» Given entries:
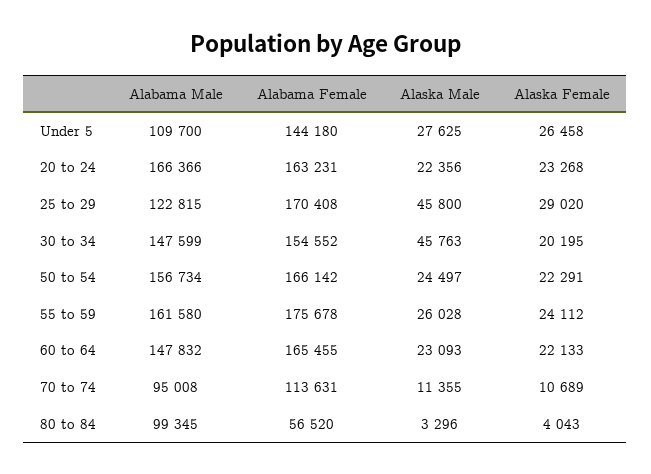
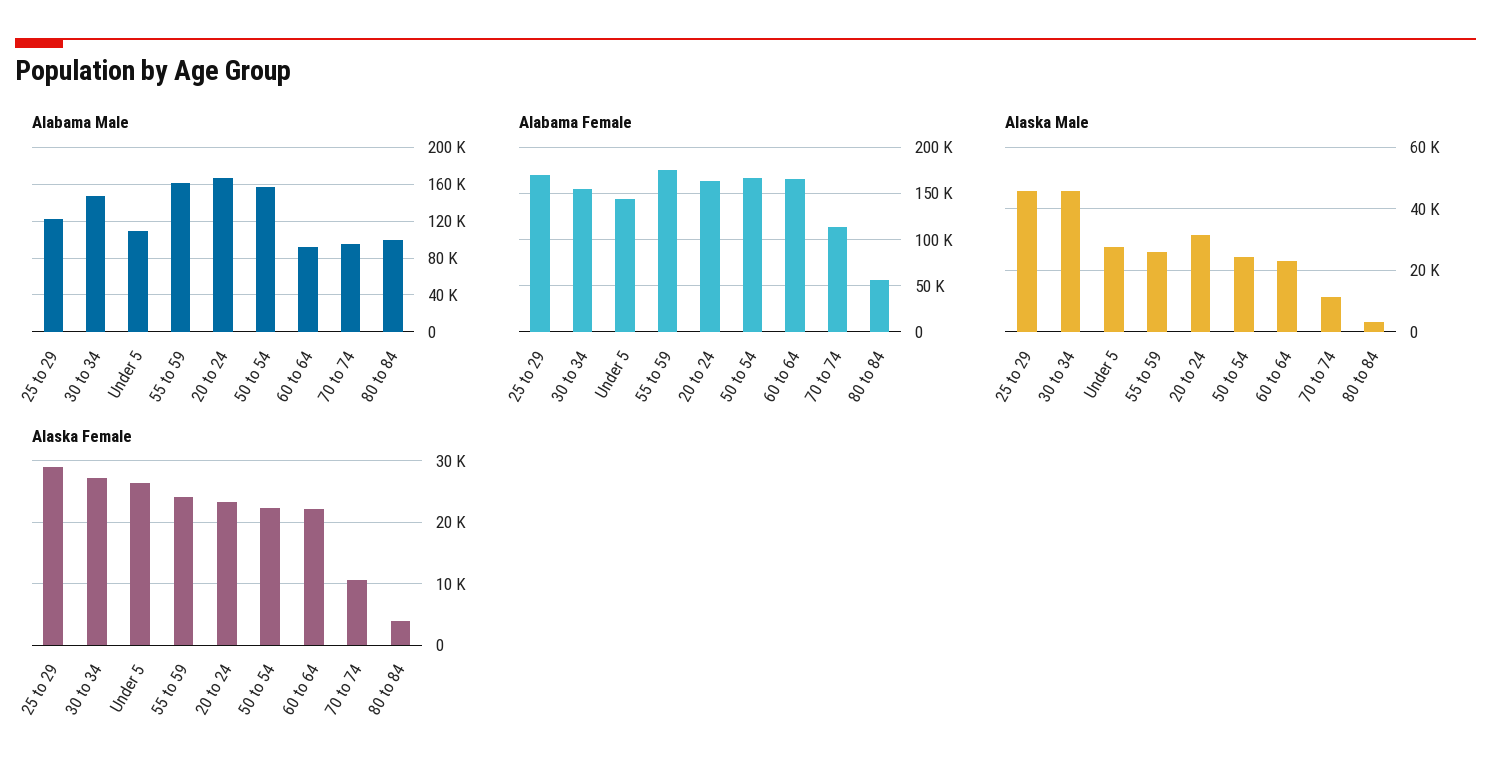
  {
    "Alabama Male": {
      "Under 5": 109700,
      "20 to 24": 166366,
      "25 to 29": 122815,
      "30 to 34": 147599,
      "50 to 54": 156734,
      "55 to 59": 161580,
-     "60 to 64": 147832,
+     "60 to 64": 90000,
      "70 to 74": 95008,
      "80 to 84": 99345
    },
    "Alabama Female": {
      "Under 5": 144180,
      "20 to 24": 163231,
      "25 to 29": 170408,
      "30 to 34": 154552,
      "50 to 54": 166142,
      "55 to 59": 175678,
      "60 to 64": 165455,
      "70 to 74": 113631,
      "80 to 84": 56520
    },
    "Alaska Male": {
      "Under 5": 27625,
-     "20 to 24": 22356,
+     "20 to 24": 32000,
      "25 to 29": 45800,
      "30 to 34": 45763,
      "50 to 54": 24497,
      "55 to 59": 26028,
      "60 to 64": 23093,
      "70 to 74": 11355,
      "80 to 84": 3296
    },
    "Alaska Female": {
      "Under 5": 26458,
      "20 to 24": 23268,
      "25 to 29": 29020,
-     "30 to 34": 20195,
+     "30 to 34": 27000,
      "50 to 54": 22291,
      "55 to 59": 24112,
      "60 to 64": 22133,
      "70 to 74": 10689,
      "80 to 84": 4043
    }
  }

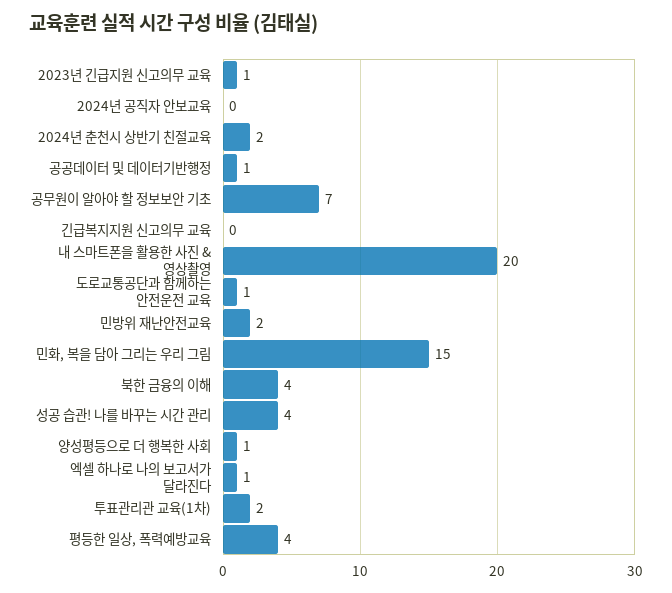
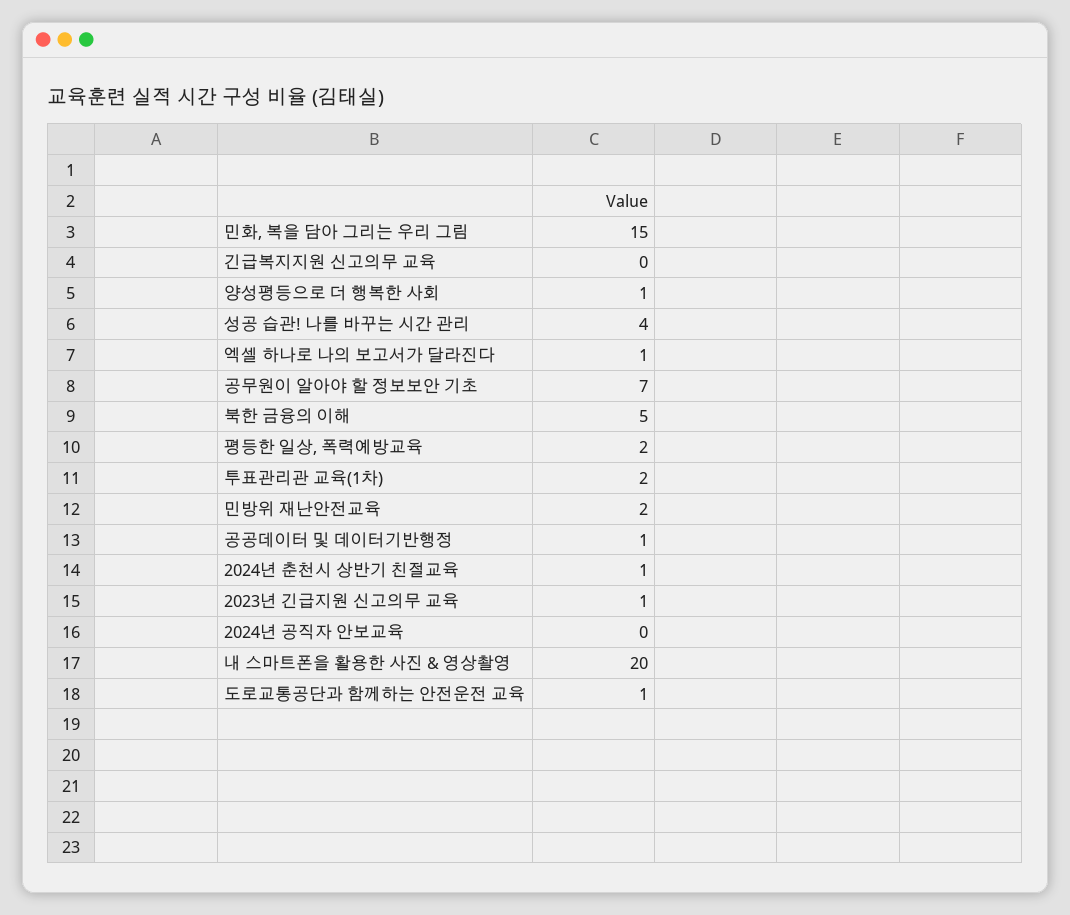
  {
    "2023년 긴급지원 신고의무 교육": 1,
    "2024년 공직자 안보교육": 0,
-   "2024년 춘천시 상반기 친절교육": 2,
+   "2024년 춘천시 상반기 친절교육": 1,
    "공공데이터 및 데이터기반행정": 1,
    "공무원이 알아야 할 정보보안 기초": 7,
    "긴급복지지원 신고의무 교육": 0,
    "내 스마트폰을 활용한 사진 & 영상촬영": 20,
    "도로교통공단과 함께하는 안전운전 교육": 1,
    "민방위 재난안전교육": 2,
    "민화, 복을 담아 그리는 우리 그림": 15,
-   "북한 금융의 이해": 4,
+   "북한 금융의 이해": 5,
    "성공 습관! 나를 바꾸는 시간 관리": 4,
    "양성평등으로 더 행복한 사회": 1,
    "엑셀 하나로 나의 보고서가 달라진다": 1,
    "투표관리관 교육(1차)": 2,
-   "평등한 일상, 폭력예방교육": 4
+   "평등한 일상, 폭력예방교육": 2
  }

» Task statement: An exact, word-for-word version of the material is required, free of pictures.

» Result for this exercise:
  {
    "Alabama Male": {
      "Under 5": 109700,
      "20 to 24": 166366,
      "25 to 29": 122815,
      "30 to 34": 147599,
      "50 to 54": 156734,
      "55 to 59": 161580,
-     "60 to 64": 147832,
+     "60 to 64": 90000,
      "70 to 74": 95008,
      "80 to 84": 99345
    },
    "Alabama Female": {
      "Under 5": 144180,
      "20 to 24": 163231,
      "25 to 29": 170408,
      "30 to 34": 154552,
      "50 to 54": 166142,
      "55 to 59": 175678,
      "60 to 64": 165455,
      "70 to 74": 113631,
      "80 to 84": 56520
    },
    "Alaska Male": {
      "Under 5": 27625,
-     "20 to 24": 22356,
+     "20 to 24": 32000,
      "25 to 29": 45800,
      "30 to 34": 45763,
      "50 to 54": 24497,
      "55 to 59": 26028,
      "60 to 64": 23093,
      "70 to 74": 11355,
      "80 to 84": 3296
    },
    "Alaska Female": {
      "Under 5": 26458,
      "20 to 24": 23268,
      "25 to 29": 29020,
-     "30 to 34": 20195,
+     "30 to 34": 27000,
      "50 to 54": 22291,
      "55 to 59": 24112,
      "60 to 64": 22133,
      "70 to 74": 10689,
      "80 to 84": 4043
    }
  }

  {
    "2023년 긴급지원 신고의무 교육": 1,
    "2024년 공직자 안보교육": 0,
-   "2024년 춘천시 상반기 친절교육": 2,
+   "2024년 춘천시 상반기 친절교육": 1,
    "공공데이터 및 데이터기반행정": 1,
    "공무원이 알아야 할 정보보안 기초": 7,
    "긴급복지지원 신고의무 교육": 0,
    "내 스마트폰을 활용한 사진 & 영상촬영": 20,
    "도로교통공단과 함께하는 안전운전 교육": 1,
    "민방위 재난안전교육": 2,
    "민화, 복을 담아 그리는 우리 그림": 15,
-   "북한 금융의 이해": 4,
+   "북한 금융의 이해": 5,
    "성공 습관! 나를 바꾸는 시간 관리": 4,
    "양성평등으로 더 행복한 사회": 1,
    "엑셀 하나로 나의 보고서가 달라진다": 1,
    "투표관리관 교육(1차)": 2,
-   "평등한 일상, 폭력예방교육": 4
+   "평등한 일상, 폭력예방교육": 2
  }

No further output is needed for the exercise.